- Born: United States
- Writing career
- Genre: Plays
- Notable awards: "Playwright of the Year"

= Kate Hamill =

American actress and playwright

Kate Hamill is an American actress and playwright.

Hamill is known for writing and acting in innovative, contemporary adaptations of classic novels for the stage, including Jane Austen’s Sense and Sensibility, Emma, and Pride and Prejudice; William Makepeace Thackeray’s Vanity Fair; Bram Stoker's Dracula; Louisa May Alcott's Little Women; and Arthur Conan Doyle's Sherlock Holmes stories. She also writes new plays and works as an actor, independently.

In 2017, The Wall Street Journal named Hamill "Playwright of the Year." She has been named one of the most-produced playwrights in America for every year ranging from 2017 -2023 by American Theatre magazine, which is published by TCG Theatre Communications Group. In 2023, Primary Stages presented Hamill with the Einhorn Mentorship Award.

==Childhood and education==
Hamill grew up in a dairy farmhouse in Lansing, New York,
or as she puts it, in "a town with more cows than people.". She was "a small, high-energy, highly emotional child" and "grew up in a household that prized reading and literature". Her bedtime reading featured Greek myths and classic novels, including Jane Austen's works.

She married her long-term partner, actor and oft-time co-star Jason O'Connell, on January 20, 2020.

She received a BFA in acting from Ithaca College.

== Career ==
Hamill creates stories that are female-centered and feminist. As a playwright, she has a playful and theatrical style that features absurdity while examining social and gender issues. As an actor, she "tends to play truth-tellers, oddballs, and misfits: complicated people who color outside the lines."

===Sense and Sensibility===
Hamill's Sense and Sensibility premiered in a short run at New York City's Bedlam Theater Company in November 2014. It had a longer run in 2016 directed by Eric Tucker, also at Bedlam. Hamill played Marianne Dashwood.
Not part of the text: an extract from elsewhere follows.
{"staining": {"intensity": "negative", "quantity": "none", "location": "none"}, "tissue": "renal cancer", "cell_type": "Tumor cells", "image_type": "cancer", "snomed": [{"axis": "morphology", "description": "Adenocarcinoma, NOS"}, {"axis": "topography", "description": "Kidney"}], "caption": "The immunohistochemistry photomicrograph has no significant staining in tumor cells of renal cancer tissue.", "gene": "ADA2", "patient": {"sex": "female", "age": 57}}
The play was staged at the Pacific Repertory Theatre in 2024.

===Vanity Fair===
Vanity Fair was produced by Manhattan's Pearl Theater in 2017, with Hamill playing Becky Sharp.

===Pride and Prejudice===
Hamill's adaptation of Pride and Prejudice premiered at the Hudson Valley Shakespeare Festival in 2017, directed by Amanda Dehnert. The production, in which Hamill and her long-term partner, Jason O'Connell, play the leading roles of Elizabeth Bennet and Mr. Darcy, transferred to Manhattan's Primary Stages. This play was published in script form by Dramatists Play Service INC.

===Little Women===
In 2018, Hamill's adaptation of Little Women premiered at the Jungle Theater in Minneapolis, directed by Sarah Rasmussen. For its New York City premiere in 2019, it opened at the Cherry Lane Theatre, directed by Sarna Lapine. This play was published in script form by Dramatists Play Service INC.
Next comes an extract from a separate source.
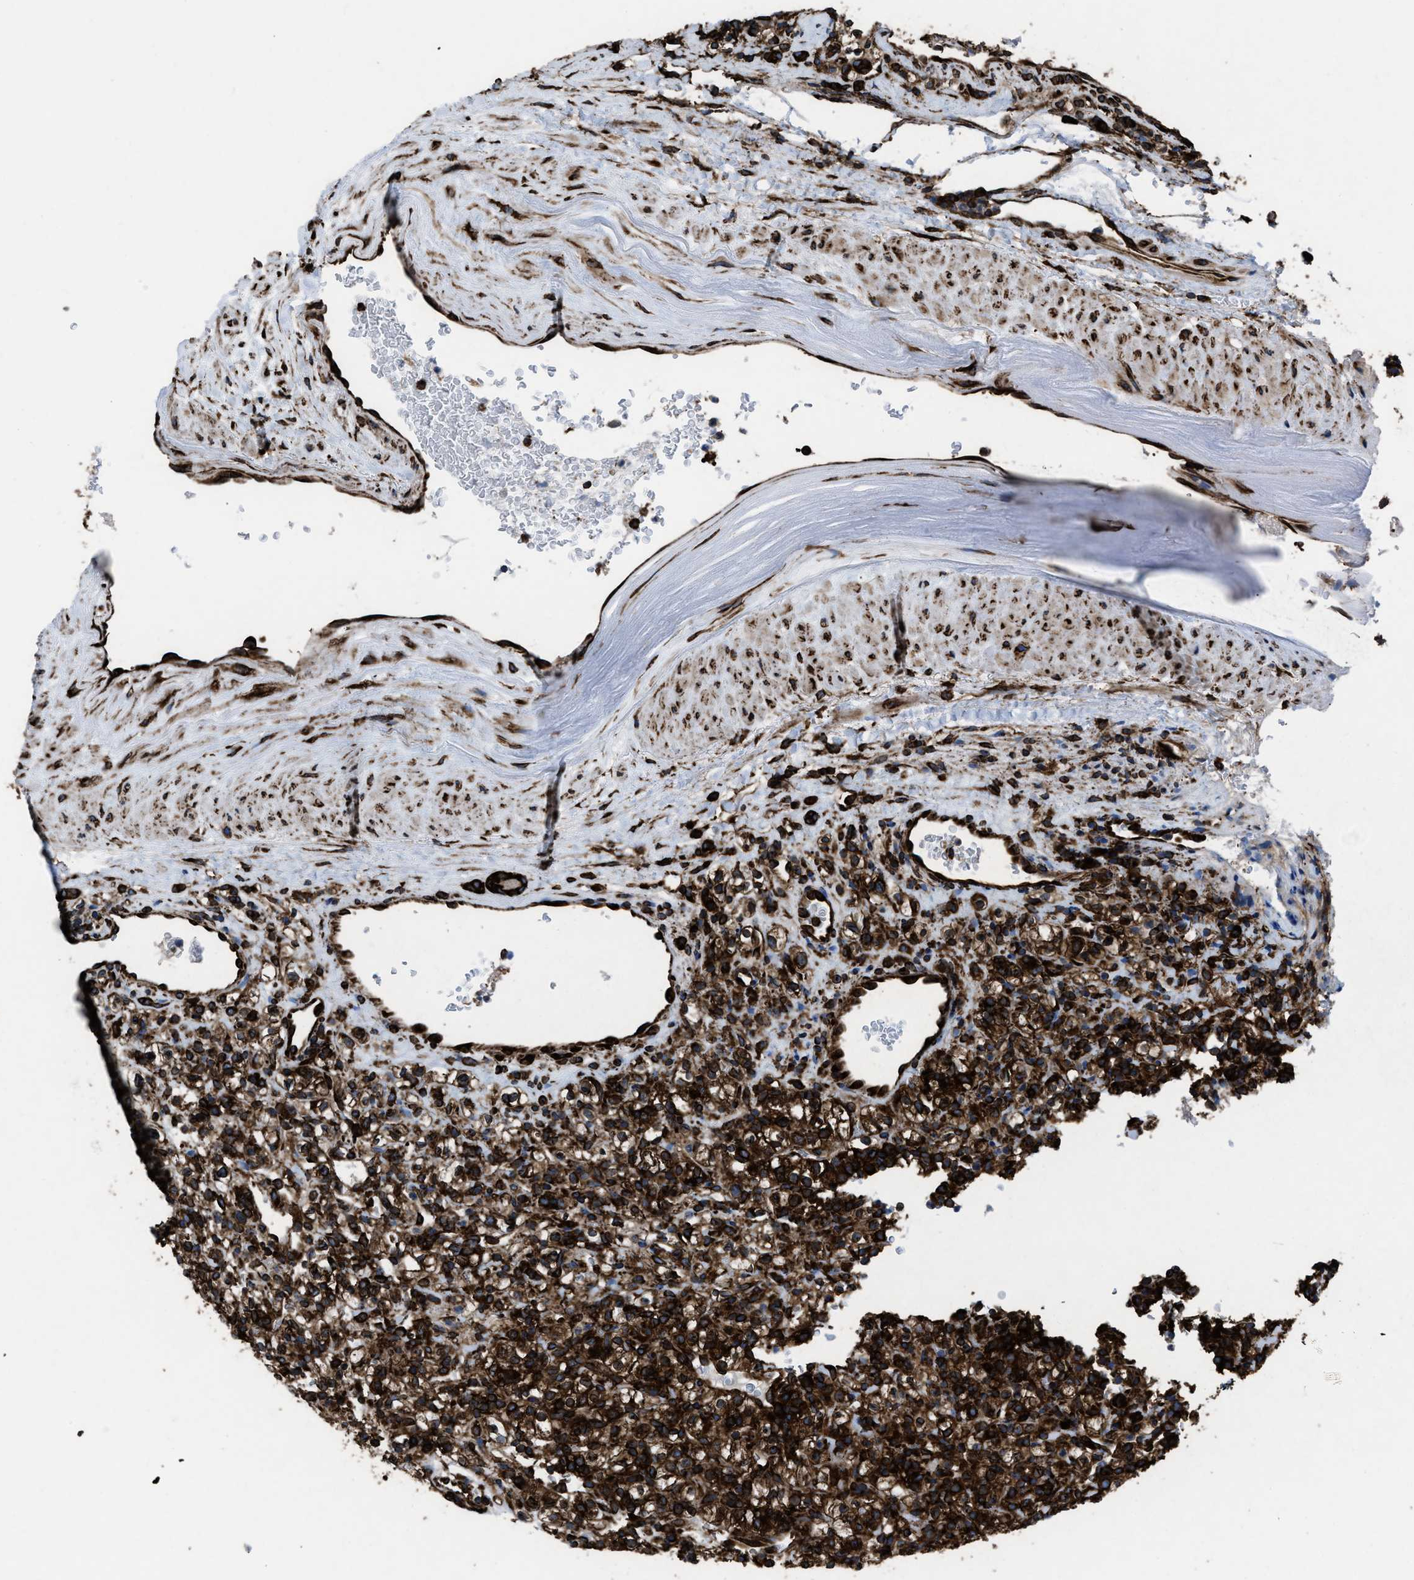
{"staining": {"intensity": "strong", "quantity": ">75%", "location": "cytoplasmic/membranous"}, "tissue": "renal cancer", "cell_type": "Tumor cells", "image_type": "cancer", "snomed": [{"axis": "morphology", "description": "Normal tissue, NOS"}, {"axis": "morphology", "description": "Adenocarcinoma, NOS"}, {"axis": "topography", "description": "Kidney"}], "caption": "IHC of human adenocarcinoma (renal) exhibits high levels of strong cytoplasmic/membranous expression in approximately >75% of tumor cells. (DAB (3,3'-diaminobenzidine) IHC, brown staining for protein, blue staining for nuclei).", "gene": "CAPRIN1", "patient": {"sex": "female", "age": 72}}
=== Dracula (a feminist revenge fantasy) ===
In 2020, Hamill's feminist retelling of Dracula opened at Classic Stage Company, directed by Sarna Lapine. This play was published by TRW plays.

=== Ms. Holmes & Ms. Watson - Apt. 2B ===
In 2021, Hamill's "cheerful desecration" of Sherlock Holmes stories opened at Kansas City Rep, directed by Jose Zayas. This play was published by TRW plays.

=== Emma ===
In 2022, Hamill's adaptation of Jane Austen's Emma opened at the Guthrie Theatre, directed by Meredith McDonough. This play was published by TRW plays.

=== The Little Fellow (Or, The Queen of Tarts Tells All) ===
In 2023, Hamill's original play about the British courtesan Harriette Wilson premiered at Cygnet Theater, directed by Rob Lutfy.

=== The Scarlet Letter ===
In 2024, Hamill's adaptation of Nathaniel Hawthorne's The Scarlet Letter premiered at Two River Theater, directed by Shelley Butler.

=== The Light and The Dark (the life and times of Artemisia Gentileschi) ===
In August 2024, Hamill's original play about the artist Artemisia Gentileschi premiered at Chautauqua Theater Company in Chautauqua, New York, directed by Jade King Carroll. It is currently being performed in Manhattan at Primary Stages at 59E59 Theaters in November and December 2024.

=== The Odyssey ===
Hamill's 3-act adaptation of the Homeric epic is scheduled to premiere at American Repertory Theater in February 2025. Shana Cooper is directing.